Questions:
- 1) According to the Nlvr2Reader documentation, why does each instance this reader produces contain two images?
- 2) Write the next part of the Nlvr2Reader documentation, starting after its final sentence.

Provided passage:
=====
Skip to content

nlvr2

allennlp_models.vision.dataset_readers.nlvr2

[SOURCE]


Nlvr2Reader#

@DatasetReader.register("nlvr2")
class Nlvr2Reader(VisionReader):
 | def __init__(
 |     self,
 |     image_dir: Optional[Union[str, PathLike]] = None,
 |     *, image_loader: Optional[ImageLoader] = None,
 |     *, image_featurizer: Optional[Lazy[GridEmbedder]] = None,
 |     *, region_detector: Optional[Lazy[RegionDetector]] = None,
 |     *, feature_cache_dir: Optional[Union[str, PathLike]] = None,
 |     *, tokenizer: Optional[Tokenizer] = None,
 |     *, token_indexers: Optional[Dict[str, TokenIndexer]] = None,
 |     *, cuda_device: Optional[Union[int, torch.device]] = None,
 |     *, max_instances: Optional[int] = None,
 |     *, image_processing_batch_size: int = 8,
 |     *, write_to_cache: bool = True
 | ) -> None

Reads the NLVR2 dataset from http://lil.nlp.cornell.edu/nlvr/. In this task, the model is presented with two images and a hypothesis referring to those images. The task for the model is to identify whether the hypothesis is true or false. Accordingly, the instances produced by this reader contain two images, featurized into the fields "box_features" and "box_coordinates". In addition to that, it produces a TextField called "hypothesis", and a MetadataField called "identifier". The latter contains the question id from the question set.
=====
Records held in a dataset:
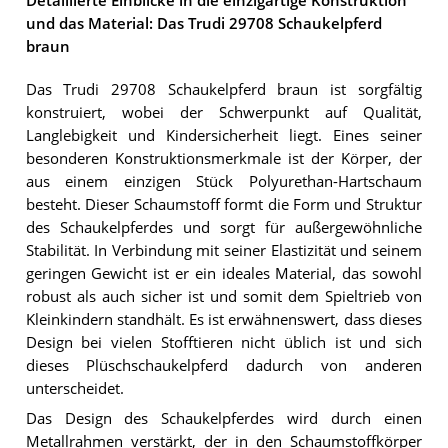
Detaillierte Einblicke in die einzigartige Konstruktion
und das Material: Das Trudi 29708 Schaukelpferd
braun
Das Trudi 29708 Schaukelpferd braun ist sorgfältig
konstruiert, wobei der Schwerpunkt auf Qualität,
Langlebigkeit und Kindersicherheit liegt. Eines seiner
besonderen Konstruktionsmerkmale ist der Körper, der
aus einem einzigen Stück Polyurethan-Hartschaum
besteht. Dieser Schaumstoff formt die Form und Struktur
des Schaukelpferdes und sorgt für außergewöhnliche
Stabilität. In Verbindung mit seiner Elastizität und seinem
geringen Gewicht ist er ein ideales Material, das sowohl
robust als auch sicher ist und somit dem Spieltrieb von
Kleinkindern standhält. Es ist erwähnenswert, dass dieses
Design bei vielen Stofftieren nicht üblich ist und sich
dieses Plüschschaukelpferd dadurch von anderen
unterscheidet.
Das Design des Schaukelpferdes wird durch einen
Metallrahmen verstärkt, der in den Schaumstoffkörper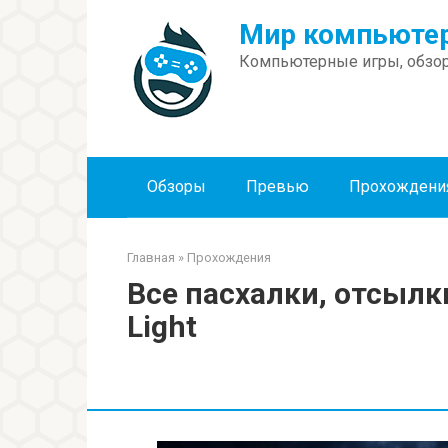
Перейти
Мир компьютер
к
контенту
Компьютерные игры, обзор
Обзоры
Превью
Прохождени
Главная
»
Прохождения
Все пасхалки, отсылки
Light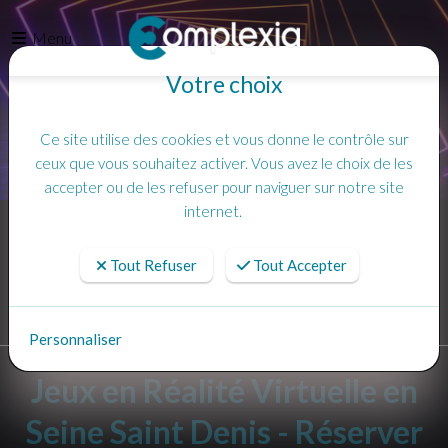
Menu
Votre choix
Ce site utilise des cookies et vous donne le contrôle sur
ceux que vous souhaitez activer. Vous avez le choix de les
accepter ou de les refuser pour naviguer sur notre site
internet.
Accueil
Anniversaire
Tout Refuser
Tout Accepter
Personnaliser
Jeux en Réalité Virtuelle en
Seine Saint Denis - Réserver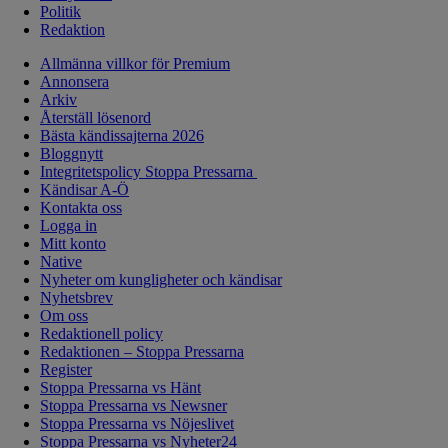
Politik
Redaktion
Allmänna villkor för Premium
Annonsera
Arkiv
Återställ lösenord
Bästa kändissajterna 2026
Bloggnytt
Integritetspolicy Stoppa Pressarna
Kändisar A-Ö
Kontakta oss
Logga in
Mitt konto
Native
Nyheter om kungligheter och kändisar
Nyhetsbrev
Om oss
Redaktionell policy
Redaktionen – Stoppa Pressarna
Register
Stoppa Pressarna vs Hänt
Stoppa Pressarna vs Newsner
Stoppa Pressarna vs Nöjeslivet
Stoppa Pressarna vs Nyheter24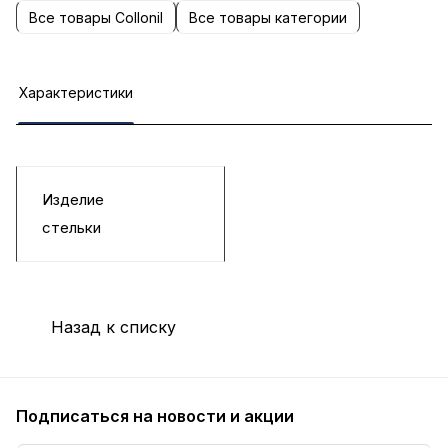
Все товары Collonil
Все товары категории
Характеристики
Изделие
стельки
Назад к списку
Подписаться
на новости и акции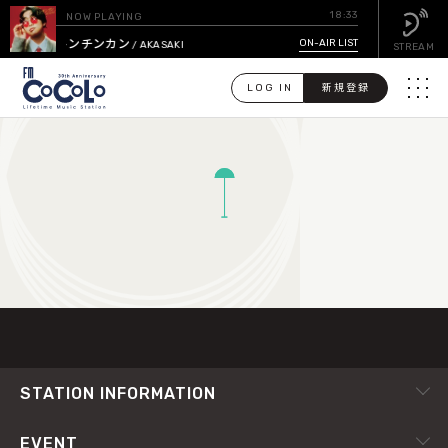
18:33
NOW PLAYING
トンチンカン
ON-AIR LIST
/ AKASAKI
STREAM
LOG IN
新規登録
メニュ
検
索
PICK UP
TOP
GUEST CALENDAR
ON-AIR LIST
EVENT CALENDAR
STATION INFORMATION
TIMETABLE
会社概要
EVENT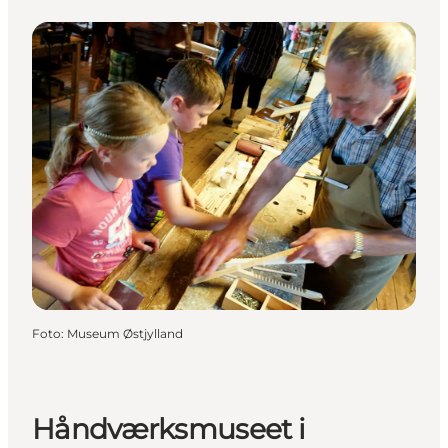
Foto
:
Museum Østjylland
Håndværksmuseet i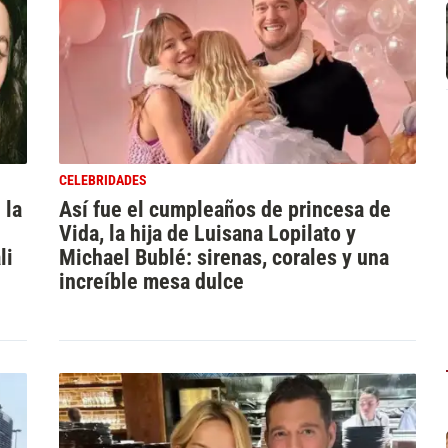
CELEBRIDADES
 la
Así fue el cumpleaños de princesa de
Vida, la hija de Luisana Lopilato y
li
Michael Bublé: sirenas, corales y una
increíble mesa dulce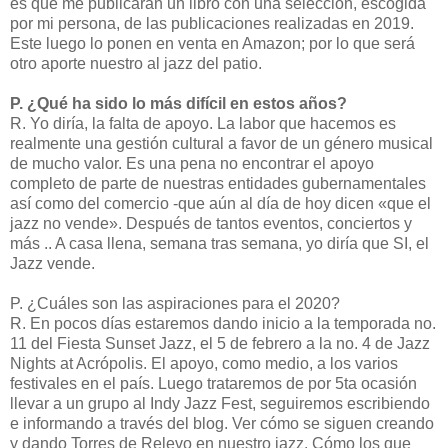
es que me publicarán un libro con una selección, escogida
por mi persona, de las publicaciones realizadas en 2019.
Este luego lo ponen en venta en Amazon; por lo que será
otro aporte nuestro al jazz del patio.
P. ¿Qué ha sido lo más difícil en estos años?
R. Yo diría, la falta de apoyo. La labor que hacemos es
realmente una gestión cultural a favor de un género musical
de mucho valor. Es una pena no encontrar el apoyo
completo de parte de nuestras entidades gubernamentales
así como del comercio -que aún al día de hoy dicen «que el
jazz no vende». Después de tantos eventos, conciertos y
más .. A casa llena, semana tras semana, yo diría que SI, el
Jazz vende.
P. ¿Cuáles son las aspiraciones para el 2020?
R. En pocos días estaremos dando inicio a la temporada no.
11 del Fiesta Sunset Jazz, el 5 de febrero a la no. 4 de Jazz
Nights at Acrópolis. El apoyo, como medio, a los varios
festivales en el país. Luego trataremos de por 5ta ocasión
llevar a un grupo al Indy Jazz Fest, seguiremos escribiendo
e informando a través del blog. Ver cómo se siguen creando
y dando Torres de Relevo en nuestro jazz. Cómo los que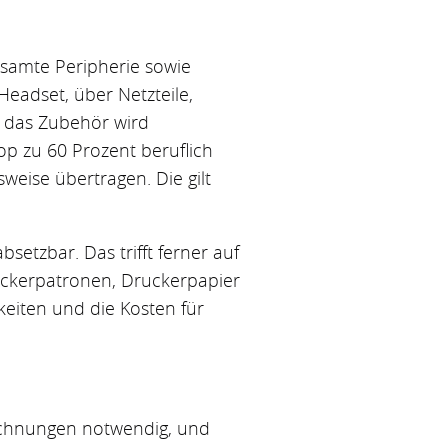
gesamte Peripherie sowie
eadset, über Netzteile,
h das Zubehör wird
p zu 60 Prozent beruflich
weise übertragen. Die gilt
bsetzbar. Das trifft ferner auf
ruckerpatronen, Druckerpapier
keiten und die Kosten für
Rechnungen notwendig, und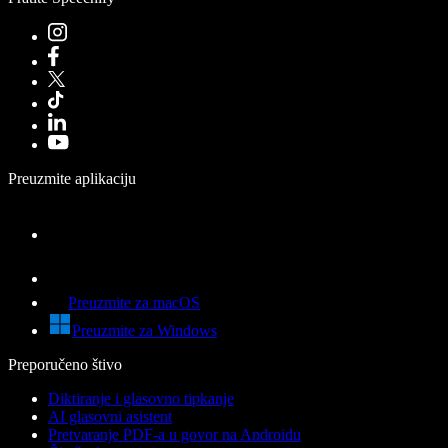
Preuzmite aplikaciju
Preuzmite za macOS
Preuzmite za Windows
Preporučeno štivo
Diktiranje i glasovno tipkanje
AI glasovni asistent
Pretvaranje PDF-a u govor na Androidu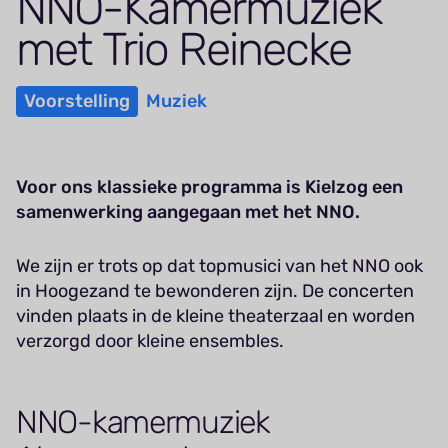
NNO-Kamer­muziek
met Trio Reinecke
Voorstelling
Muziek
Voor ons klassieke programma is Kielzog een
samenwerking aangegaan met het NNO.
We zijn er trots op dat topmusici van het NNO ook
in Hoogezand te bewonderen zijn. De concerten
vinden plaats in de kleine theaterzaal en worden
verzorgd door kleine ensembles.
NNO-kamermuziek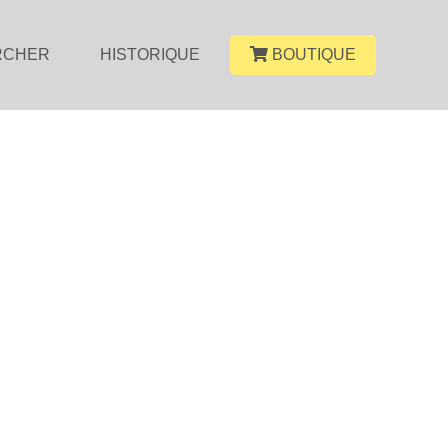
RCHER
HISTORIQUE
BOUTIQUE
=====
Set of answers:
- 1) In the NLVR2 task, the model is given two images and a hypothesis about them, and it must decide whether the hypothesis is true or false. For that reason, each instance holds both images, featurized into the fields "box_features" and "box_coordinates."

- 2)
Parametersimage_dir: `str`

Path to directory containing `png` image files.

image_loader: ImageLoader An image loader to read the images with image_featurizer: GridEmbedder The backbone image processor (like a ResNet), whose output will be passed to the region detector for finding object boxes in the image. region_detector: RegionDetector For pulling out regions of the image (both coordinates and features) that will be used by downstream models. feature_cache_dir: str, optional If given, the reader will attempt to use the featurized image cache in this directory. Caching the featurized images can result in big performance improvements, so it is recommended to set this. tokenizer: Tokenizer, optional, defaults to PretrainedTransformerTokenizer("bert-base-uncased") token_indexers: Dict[str, TokenIndexer], optional, defaults to{"tokens": PretrainedTransformerIndexer("bert-base-uncased")} cuda_device: int, optional Set this to run image featurization on the given GPU. By default, image featurization runs on CPU. max_instances: int, optional If set, the reader only returns the first max_instances instances, and then stops. This is useful for testing. image_processing_batch_size: int The number of images to process at one time while featurizing. Default is 8.

extract_image_features#

class Nlvr2Reader(VisionReader):
 | ...
 | def extract_image_features(
 |     self,
 |     image: Union[str, Tuple[Tensor, Tensor, Optional[Tensor], Optional[Tensor]]],
 |     use_cache: bool
 | )

text_to_instance#

class Nlvr2Reader(VisionReader):
 | ...
 | def text_to_instance(
 |     self,
 |     identifier: Optional[str],
 |     hypothesis: str,
 |     image1: Union[str, Tuple[Tensor, Tensor, Optional[Tensor], Optional[Tensor]]],
 |     image2: Union[str, Tuple[Tensor, Tensor, Optional[Tensor], Optional[Tensor]]],
 |     label: Optional[bool] = None,
 |     use_cache: bool = True
 | ) -> Instance

apply_token_indexers#

class Nlvr2Reader(VisionReader):
 | ...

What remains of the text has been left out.